The most powerful machine learning models train on a lot of data. Where is this data from? It usually is from the internet and is then filtered, labeled and curated by humans. Assuming all data that current machine learning models are trained on is in some form available on the internet, you might need to ask for it on a specific forum, though. A major way forward towards more intelligent machines is to think about ways to allow ML models to use the internet themselves to learn. This isn’t an access to the “real world”, but is much less expensive than having a robot incarnation of an ML model roll around in our 3-dimensional world. Is this 3-dimensional world as important as we think, anyways? Even we spend a pretty fat share of our time interacting with the internet, even though our interfaces to the internet are pretty bad. Compare how much data bandwidth your body has to interact with the world with the share of it that can be used to interact with the internet.
A way to think about an ML model that learns from the internet directly is to look at it as a baby that is left to live on the internet. I would like to describe a three-step curriculum such a model might go through and relate it to human babies to give inspiration for how such a baby-on-the-internet model might learn. Each stage represents a new learning capability, but previously learned capabilities are not forgotten and still used when applicable.
At first it will just experience whatever random things it comes across: articles, terms of service, spam, pictures of random noise, ingredient lists. Just like a small baby can’t choose what it will listen its parents discuss about or what it sees when it is carried around.

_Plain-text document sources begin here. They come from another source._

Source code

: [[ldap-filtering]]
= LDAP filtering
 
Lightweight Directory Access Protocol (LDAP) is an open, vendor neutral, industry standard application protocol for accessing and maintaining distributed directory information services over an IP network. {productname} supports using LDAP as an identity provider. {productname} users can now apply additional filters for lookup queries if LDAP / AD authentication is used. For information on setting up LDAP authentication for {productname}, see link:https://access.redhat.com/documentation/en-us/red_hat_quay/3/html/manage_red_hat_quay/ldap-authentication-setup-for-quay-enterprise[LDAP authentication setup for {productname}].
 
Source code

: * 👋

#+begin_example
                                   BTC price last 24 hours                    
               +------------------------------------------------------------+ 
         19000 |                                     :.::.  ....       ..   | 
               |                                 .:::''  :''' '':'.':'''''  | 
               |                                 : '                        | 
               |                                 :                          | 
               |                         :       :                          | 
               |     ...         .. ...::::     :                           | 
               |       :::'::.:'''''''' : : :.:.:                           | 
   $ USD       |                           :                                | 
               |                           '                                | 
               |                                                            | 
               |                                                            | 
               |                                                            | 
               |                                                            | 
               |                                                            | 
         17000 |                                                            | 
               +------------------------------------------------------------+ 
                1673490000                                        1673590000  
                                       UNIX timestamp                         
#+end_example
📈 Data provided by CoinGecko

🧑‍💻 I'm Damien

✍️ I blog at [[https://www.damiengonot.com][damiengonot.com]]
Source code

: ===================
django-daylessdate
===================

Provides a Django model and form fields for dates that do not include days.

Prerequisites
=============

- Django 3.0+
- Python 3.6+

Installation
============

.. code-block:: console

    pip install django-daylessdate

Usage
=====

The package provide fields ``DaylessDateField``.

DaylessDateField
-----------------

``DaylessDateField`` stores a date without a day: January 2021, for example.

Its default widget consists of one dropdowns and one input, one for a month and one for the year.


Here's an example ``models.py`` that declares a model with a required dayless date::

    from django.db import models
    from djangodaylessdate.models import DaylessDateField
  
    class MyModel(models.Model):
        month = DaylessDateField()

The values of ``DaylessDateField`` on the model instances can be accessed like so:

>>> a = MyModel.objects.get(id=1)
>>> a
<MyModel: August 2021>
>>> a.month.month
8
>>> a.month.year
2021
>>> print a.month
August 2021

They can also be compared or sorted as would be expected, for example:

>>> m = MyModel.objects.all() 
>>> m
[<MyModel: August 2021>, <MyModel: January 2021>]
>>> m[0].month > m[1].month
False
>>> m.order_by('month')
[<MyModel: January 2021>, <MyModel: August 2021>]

In the second step preferences develop for what kind of data to consume. The model will look for data it can incorporate easily, but does not know yet, especially data that helps it understand the world better. It might look at Simple Wikipedia entries, simple images or listen to repetitive music. Similar to a baby that prefers to look into faces over looking into the sky.
The last stage of progress is for the model to interact with the internet and its human users to learn by interaction. In this last stage I imagine the model to participate in forum discussions, or tweet. The equivalent in humans is to be able to interact with the environment at first by noises or gestures for example, later using language.
I see these stages not only as stages a model goes through during training, but as stages in research as well. Currently we only have stage one models, that learn from whatever they come across and we rarely train them on random samples from the internet directly, since the samples would be noisy and low quality compared to the handcrafted datasets. The next step will be to incorporate stage two learning capabilities, such that training on the internet directly becomes feasible for the first time: the model itself builds the high-quality dataset. Finally, at the last step we are able to build models that can interact with the internet, too.
The purpose of this post is to draw a parallel between ML models in the online world and Sapiens models in the physical world to inspire more people to think about ML models as babies on the web. I really believe that progress can be made if we move forward from our current dataset-centric focus in the machine learning community.